Fix #2: Atomic Math (server_fixed_atomic.py)
Ditch the check-delay-deduct. Compute new balance first, reject if negative. No window.
from fastapi import FastAPI
from fastapi.middleware.cors import CORSMiddleware
app = FastAPI()
app.add_middleware(CORSMiddleware, allow_origins=["*"], allow_methods=["*"], allow_headers=["*"])
wallet = {"balance": 1000, "owner": "Alex Johnson", "account": "****4291", "transactions": []}
# ... (home, balance, deposit, reset unchanged)
@app.post("/withdraw")
def withdraw(amount: int):
new_balance = wallet["balance"] - amount
if new_balance < 0:
return {"status": "failed", "message": "Insufficient funds", "balance": wallet["balance"]}
wallet["balance"] = new_balance # Single write
tx = {"id": len(wallet["transactions"]) + 1, "type": "debit", "amount": amount, "status": "success", "timestamp": time.strftime("%H:%M:%S")}
wallet["transactions"].append(tx)
return {"status": "success", "withdrawn": amount, "new_balance": wallet["balance"], "transaction_id": tx["id"]}
Production gold: Wrap in DB transactions.
BEGIN TRANSACTION;
UPDATE accounts SET balance = balance - 300 WHERE id = 1 AND balance >= 300;
-- If rows_affected == 0, rollback (insufficient funds)
COMMIT;
Lab Screenshot
Real-World Echoes & Hunt Tips
- Incidents: 2010s flash crashes from racey trades; 2021 Poly Network $600M crypto drain (races in bridges).

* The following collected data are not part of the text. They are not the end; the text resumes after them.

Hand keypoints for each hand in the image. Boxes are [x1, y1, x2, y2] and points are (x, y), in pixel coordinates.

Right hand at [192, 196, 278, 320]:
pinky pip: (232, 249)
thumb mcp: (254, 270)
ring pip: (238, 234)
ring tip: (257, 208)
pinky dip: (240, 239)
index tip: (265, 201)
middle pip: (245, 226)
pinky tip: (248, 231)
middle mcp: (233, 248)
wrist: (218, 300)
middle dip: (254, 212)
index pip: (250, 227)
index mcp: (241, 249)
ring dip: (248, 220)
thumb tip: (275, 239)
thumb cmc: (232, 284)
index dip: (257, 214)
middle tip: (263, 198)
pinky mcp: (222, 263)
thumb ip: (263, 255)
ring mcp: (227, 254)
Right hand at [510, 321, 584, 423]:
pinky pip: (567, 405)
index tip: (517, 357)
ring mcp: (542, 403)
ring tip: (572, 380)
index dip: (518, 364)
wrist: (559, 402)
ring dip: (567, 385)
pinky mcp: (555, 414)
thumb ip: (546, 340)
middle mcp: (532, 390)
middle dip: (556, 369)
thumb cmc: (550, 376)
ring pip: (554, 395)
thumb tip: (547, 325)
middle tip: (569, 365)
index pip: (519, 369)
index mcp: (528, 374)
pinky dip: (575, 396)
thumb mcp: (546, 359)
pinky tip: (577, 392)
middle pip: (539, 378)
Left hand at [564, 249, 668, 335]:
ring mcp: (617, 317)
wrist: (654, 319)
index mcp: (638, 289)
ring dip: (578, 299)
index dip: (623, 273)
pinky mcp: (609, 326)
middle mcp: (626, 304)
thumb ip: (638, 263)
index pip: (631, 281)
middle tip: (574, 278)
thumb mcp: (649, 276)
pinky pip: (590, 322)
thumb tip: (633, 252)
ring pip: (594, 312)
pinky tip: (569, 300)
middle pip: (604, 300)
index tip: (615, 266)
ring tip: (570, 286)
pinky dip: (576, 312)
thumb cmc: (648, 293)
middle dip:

- Bounties: HackerOne pays big for TOCTOU in payments (e.g., $20K on Stripe clones).
- Pro Tip: Assume concurrency. Test with chaos engineering (e.g., Gremlin for delays).
Epilogue: Lessons from the Shadows
NovaPay's "heist" reminds us: Security is timing. Validate and act atomically, or adversaries will thread their way in. Locks for simplicity, atomics for speed, transactions for scale. Design for the storm — concurrent users are the norm.
Reset your lab, swap in a fix, and re-attack. Does it hold? Tweak the sleep to 5s for drama. For extra polish:
- Visual Diagram: Mermaid timeline (code below — paste into mermaid.live).
- Burp Demo: Use Turbo Intruder with the exploit.py logic.
- Dockerize: Want a one-command CTF? Reply — I'll script it.
sequenceDiagram
participant A as Attacker Threads
participant S as Server (Shared Wallet)
Note over A,S: t=0: All check balance=1000
A->>S: if 1000 >= 300? (x5)
S-->>A: Yes (x5)
Note over A,S: t=2s: Sequential deducts
A->>S: balance -=300 (Thread1)
S-->>A: 700
A->>S: balance -=300 (Thread2)
S-->>A: 400
... (continues to negative)
This lab demonstrated a TOCTOU race condition in a banking withdrawal system.
Multiple concurrent requests exploited a delay between balance verification and deduction.
The attack allowed withdrawing more money than available.
Mitigation requires atomic operations or synchronization mechanisms.